Filipino radio disc jockey (1955–2008)

Dante David (July 16, 1955 – May 26, 2008) was a Filipino radio disc jockey. Better known by his stage name Howlin' Dave, he is credited with introducing Filipino radio listeners to Pinoy (Filipino) rock music in the early 1970s, and to new wave and punk rock in the 1980s.

Howlin' Dave grew up in Pasay and dropped out of high school. While enrolled in a Fine Arts course at the Philippine Women's University, he was hired as a radio announcer on DZRJ-AM in 1974. He adopted the name "Howlin' Dave" after the American blues singer Howlin' Wolf. He soon became the host of Pinoy Rock and Rhythm, a weekend thirty-minute radio program that featured the then-nascent Pinoy rock music. The program was credited with popularizing such Filipino rock acts as the Juan Dela Cruz Band, Asin and the singer Sampaguita. Howlin' Dave himself became known for his trademark mangled grammar and syntax, his atypical on-air use of the Tagalog language, and for his passionate and excitable delivery in his big booming voice. The drummer Pepe Smith called him "the best rock DJ the Philippines ever had.”

Howlin' Dave was also credited with introducing Filipino radio listeners to punk rock and new wave music beginning in the late 1970s, through his program New Wave Nights. His choice to promote punk music was controversial among his fellow deejays and with his station, but his program developed a following, with spikey-haired teens soon showing up at the radio station, drinking gin and breaking bottles. Between 1980 and 1985, Howlin' Dave hosted the annual 'Brave New World' punk concert, which he closed with his take on Sid Vicious's version of "My Way".

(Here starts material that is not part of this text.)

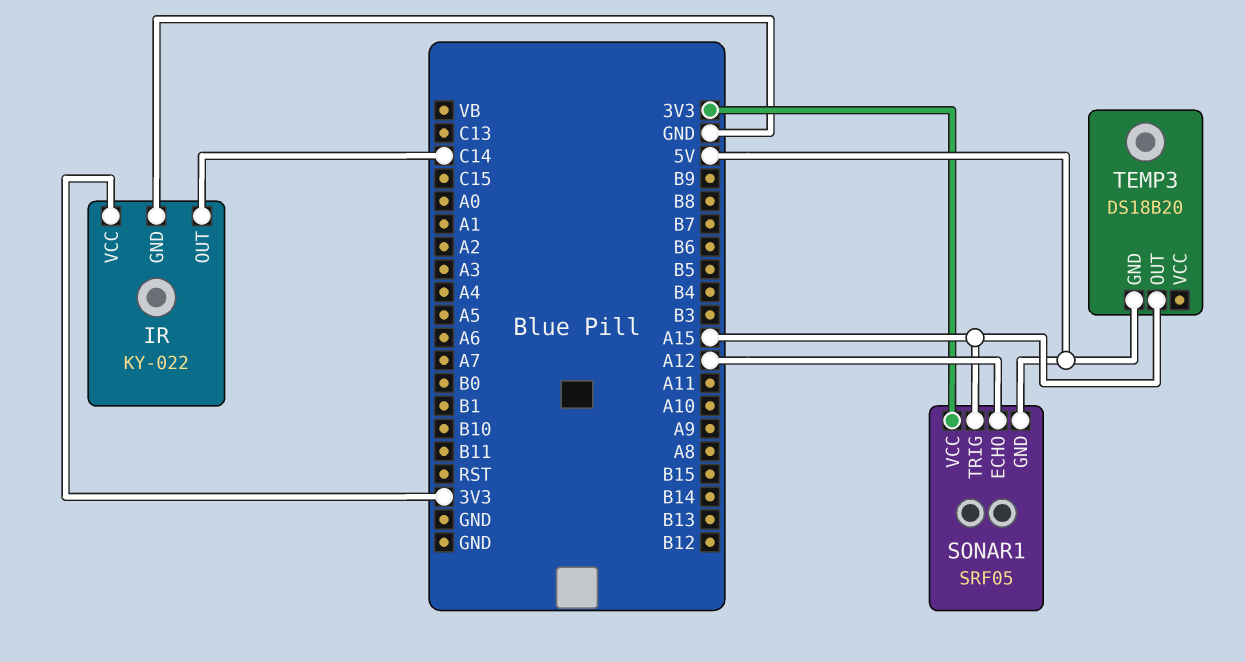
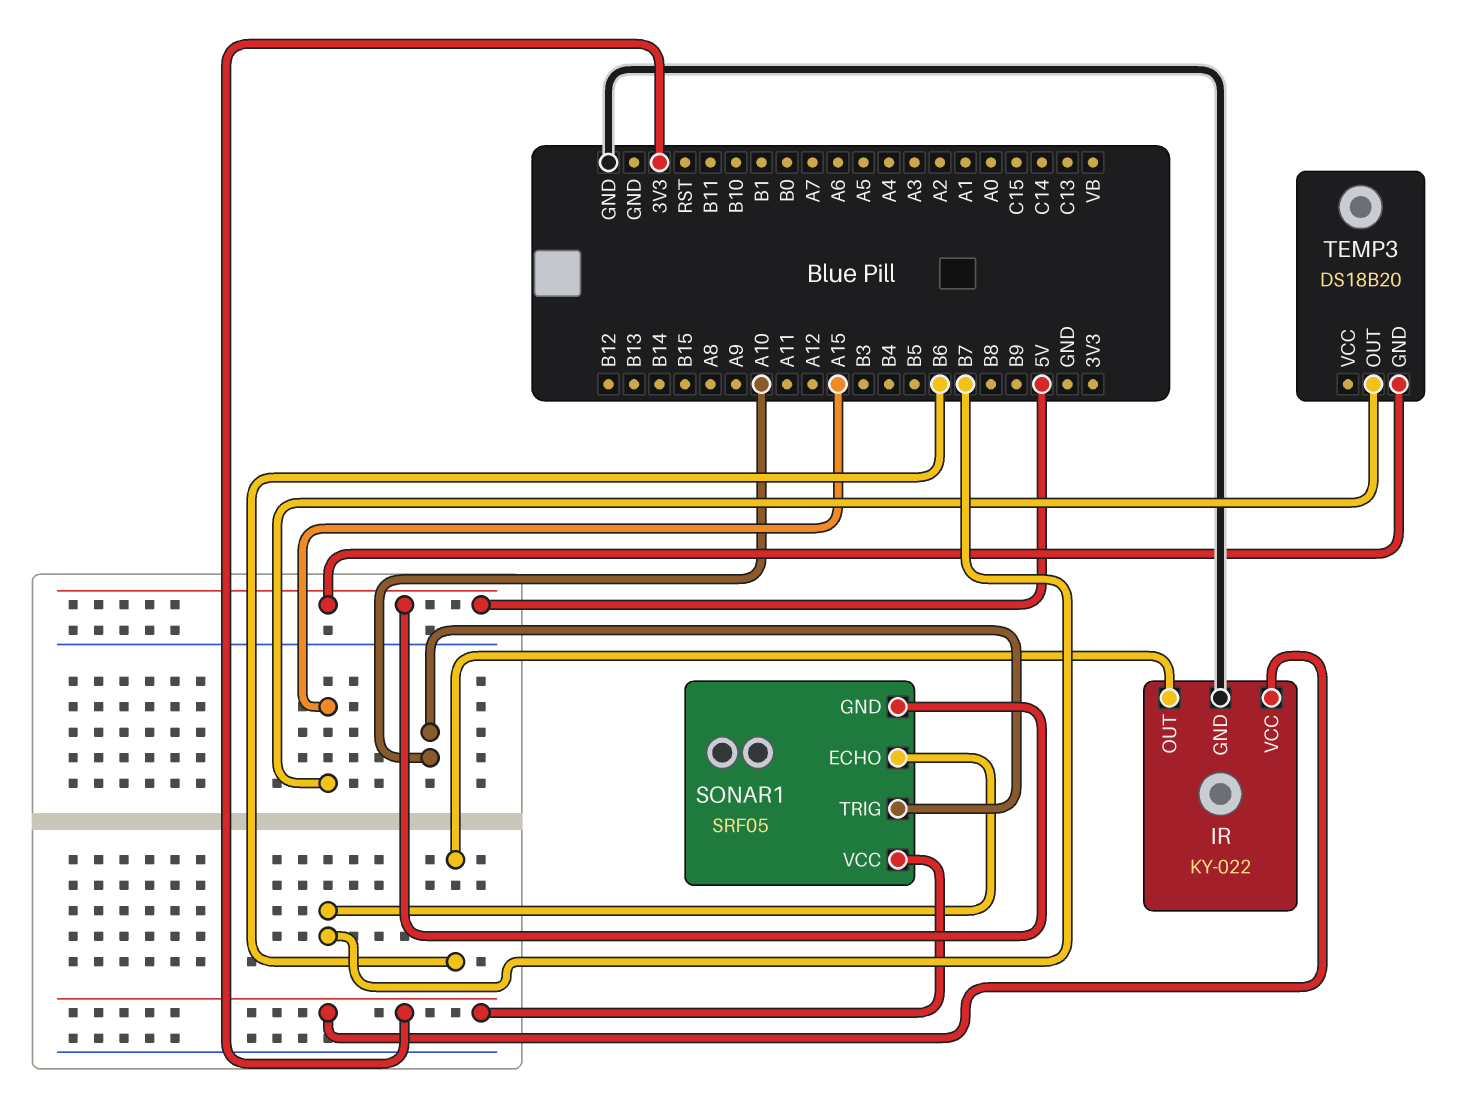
IR pin OUT: C14 -> B6
SONAR1 pin ECHO: A12 -> B7
SONAR1 pin TRIG: A15 -> A10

In the late 1980s, Howlin' Dave was diagnosed with a brain tumor, as well as several other health problems that left him house-bound for several years. In his later years, he hosted radio programs with DZRJ, ROCK 990, and NU 107. In 2001, he received a Lifetime Achievement Award at the NU Rock Awards. He died in May 2008, two days after collapsing at home following a stroke.